═════ Records supplied ═════

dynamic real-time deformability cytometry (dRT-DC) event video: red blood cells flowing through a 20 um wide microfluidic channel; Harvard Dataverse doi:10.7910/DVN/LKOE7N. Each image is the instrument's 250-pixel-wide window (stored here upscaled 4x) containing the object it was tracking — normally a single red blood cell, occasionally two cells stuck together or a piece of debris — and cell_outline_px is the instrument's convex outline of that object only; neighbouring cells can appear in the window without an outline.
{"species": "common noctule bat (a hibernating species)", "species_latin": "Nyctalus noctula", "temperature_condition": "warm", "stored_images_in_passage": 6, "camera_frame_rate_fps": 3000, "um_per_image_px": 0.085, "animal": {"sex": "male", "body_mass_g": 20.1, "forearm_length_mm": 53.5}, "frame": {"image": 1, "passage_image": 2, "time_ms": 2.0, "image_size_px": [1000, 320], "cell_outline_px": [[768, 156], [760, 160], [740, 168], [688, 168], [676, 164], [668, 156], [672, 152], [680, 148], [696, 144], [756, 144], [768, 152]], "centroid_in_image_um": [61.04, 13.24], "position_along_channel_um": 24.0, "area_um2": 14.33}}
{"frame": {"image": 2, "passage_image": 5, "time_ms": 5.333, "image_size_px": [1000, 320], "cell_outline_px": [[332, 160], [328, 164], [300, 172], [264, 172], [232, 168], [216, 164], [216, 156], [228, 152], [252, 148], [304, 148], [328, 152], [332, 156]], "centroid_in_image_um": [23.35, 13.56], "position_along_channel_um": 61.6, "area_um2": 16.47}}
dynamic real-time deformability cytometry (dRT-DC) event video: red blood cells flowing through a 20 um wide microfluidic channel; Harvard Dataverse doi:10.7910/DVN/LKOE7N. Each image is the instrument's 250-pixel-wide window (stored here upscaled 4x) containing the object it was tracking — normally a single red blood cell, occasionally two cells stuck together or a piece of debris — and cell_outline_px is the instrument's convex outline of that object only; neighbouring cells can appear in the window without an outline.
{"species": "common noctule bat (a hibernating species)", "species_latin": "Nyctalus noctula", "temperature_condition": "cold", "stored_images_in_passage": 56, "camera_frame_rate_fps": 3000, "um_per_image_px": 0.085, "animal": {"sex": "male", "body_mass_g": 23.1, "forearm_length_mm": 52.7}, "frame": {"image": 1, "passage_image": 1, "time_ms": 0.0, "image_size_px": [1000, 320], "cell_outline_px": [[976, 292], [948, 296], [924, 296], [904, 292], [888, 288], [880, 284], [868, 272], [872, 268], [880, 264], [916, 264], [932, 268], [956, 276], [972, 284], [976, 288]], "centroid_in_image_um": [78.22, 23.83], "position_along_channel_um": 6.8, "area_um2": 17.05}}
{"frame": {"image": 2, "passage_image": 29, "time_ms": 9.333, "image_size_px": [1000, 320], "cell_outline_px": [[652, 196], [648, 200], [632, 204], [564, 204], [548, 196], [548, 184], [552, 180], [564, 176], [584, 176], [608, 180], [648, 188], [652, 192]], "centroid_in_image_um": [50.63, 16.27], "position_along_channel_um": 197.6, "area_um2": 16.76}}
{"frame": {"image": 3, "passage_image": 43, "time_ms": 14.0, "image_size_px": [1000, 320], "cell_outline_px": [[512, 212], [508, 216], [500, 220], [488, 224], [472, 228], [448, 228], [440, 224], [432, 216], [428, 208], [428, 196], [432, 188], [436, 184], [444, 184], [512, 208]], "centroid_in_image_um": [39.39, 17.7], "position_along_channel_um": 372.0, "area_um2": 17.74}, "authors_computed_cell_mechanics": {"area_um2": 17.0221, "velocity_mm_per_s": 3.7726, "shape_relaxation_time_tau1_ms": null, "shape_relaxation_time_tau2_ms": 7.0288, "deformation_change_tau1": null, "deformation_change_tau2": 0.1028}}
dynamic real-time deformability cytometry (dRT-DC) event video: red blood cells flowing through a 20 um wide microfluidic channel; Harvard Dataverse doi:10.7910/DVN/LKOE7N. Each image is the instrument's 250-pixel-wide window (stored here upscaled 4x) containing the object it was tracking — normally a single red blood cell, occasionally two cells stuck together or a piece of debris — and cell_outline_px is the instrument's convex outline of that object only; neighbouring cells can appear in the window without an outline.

═════

→ **Goal**:
Every record above should be output exactly.

→ **Finished task**:
dynamic real-time deformability cytometry (dRT-DC) event video: red blood cells flowing through a 20 um wide microfluidic channel; Harvard Dataverse doi:10.7910/DVN/LKOE7N. Each image is the instrument's 250-pixel-wide window (stored here upscaled 4x) containing the object it was tracking — normally a single red blood cell, occasionally two cells stuck together or a piece of debris — and cell_outline_px is the instrument's convex outline of that object only; neighbouring cells can appear in the window without an outline.
{"species": "common noctule bat (a hibernating species)", "species_latin": "Nyctalus noctula", "temperature_condition": "warm", "stored_images_in_passage": 6, "camera_frame_rate_fps": 3000, "um_per_image_px": 0.085, "animal": {"sex": "male", "body_mass_g": 20.1, "forearm_length_mm": 53.5}, "frame": {"image": 1, "passage_image": 2, "time_ms": 2.0, "image_size_px": [1000, 320], "cell_outline_px": [[768, 156], [760, 160], [740, 168], [688, 168], [676, 164], [668, 156], [672, 152], [680, 148], [696, 144], [756, 144], [768, 152]], "centroid_in_image_um": [61.04, 13.24], "position_along_channel_um": 24.0, "area_um2": 14.33}}
{"frame": {"image": 2, "passage_image": 5, "time_ms": 5.333, "image_size_px": [1000, 320], "cell_outline_px": [[332, 160], [328, 164], [300, 172], [264, 172], [232, 168], [216, 164], [216, 156], [228, 152], [252, 148], [304, 148], [328, 152], [332, 156]], "centroid_in_image_um": [23.35, 13.56], "position_along_channel_um": 61.6, "area_um2": 16.47}}
dynamic real-time deformability cytometry (dRT-DC) event video: red blood cells flowing through a 20 um wide microfluidic channel; Harvard Dataverse doi:10.7910/DVN/LKOE7N. Each image is the instrument's 250-pixel-wide window (stored here upscaled 4x) containing the object it was tracking — normally a single red blood cell, occasionally two cells stuck together or a piece of debris — and cell_outline_px is the instrument's convex outline of that object only; neighbouring cells can appear in the window without an outline.
{"species": "common noctule bat (a hibernating species)", "species_latin": "Nyctalus noctula", "temperature_condition": "cold", "stored_images_in_passage": 56, "camera_frame_rate_fps": 3000, "um_per_image_px": 0.085, "animal": {"sex": "male", "body_mass_g": 23.1, "forearm_length_mm": 52.7}, "frame": {"image": 1, "passage_image": 1, "time_ms": 0.0, "image_size_px": [1000, 320], "cell_outline_px": [[976, 292], [948, 296], [924, 296], [904, 292], [888, 288], [880, 284], [868, 272], [872, 268], [880, 264], [916, 264], [932, 268], [956, 276], [972, 284], [976, 288]], "centroid_in_image_um": [78.22, 23.83], "position_along_channel_um": 6.8, "area_um2": 17.05}}
{"frame": {"image": 2, "passage_image": 29, "time_ms": 9.333, "image_size_px": [1000, 320], "cell_outline_px": [[652, 196], [648, 200], [632, 204], [564, 204], [548, 196], [548, 184], [552, 180], [564, 176], [584, 176], [608, 180], [648, 188], [652, 192]], "centroid_in_image_um": [50.63, 16.27], "position_along_channel_um": 197.6, "area_um2": 16.76}}
{"frame": {"image": 3, "passage_image": 43, "time_ms": 14.0, "image_size_px": [1000, 320], "cell_outline_px": [[512, 212], [508, 216], [500, 220], [488, 224], [472, 228], [448, 228], [440, 224], [432, 216], [428, 208], [428, 196], [432, 188], [436, 184], [444, 184], [512, 208]], "centroid_in_image_um": [39.39, 17.7], "position_along_channel_um": 372.0, "area_um2": 17.74}, "authors_computed_cell_mechanics": {"area_um2": 17.0221, "velocity_mm_per_s": 3.7726, "shape_relaxation_time_tau1_ms": null, "shape_relaxation_time_tau2_ms": 7.0288, "deformation_change_tau1": null, "deformation_change_tau2": 0.1028}}
dynamic real-time deformability cytometry (dRT-DC) event video: red blood cells flowing through a 20 um wide microfluidic channel; Harvard Dataverse doi:10.7910/DVN/LKOE7N. Each image is the instrument's 250-pixel-wide window (stored here upscaled 4x) containing the object it was tracking — normally a single red blood cell, occasionally two cells stuck together or a piece of debris — and cell_outline_px is the instrument's convex outline of that object only; neighbouring cells can appear in the window without an outline.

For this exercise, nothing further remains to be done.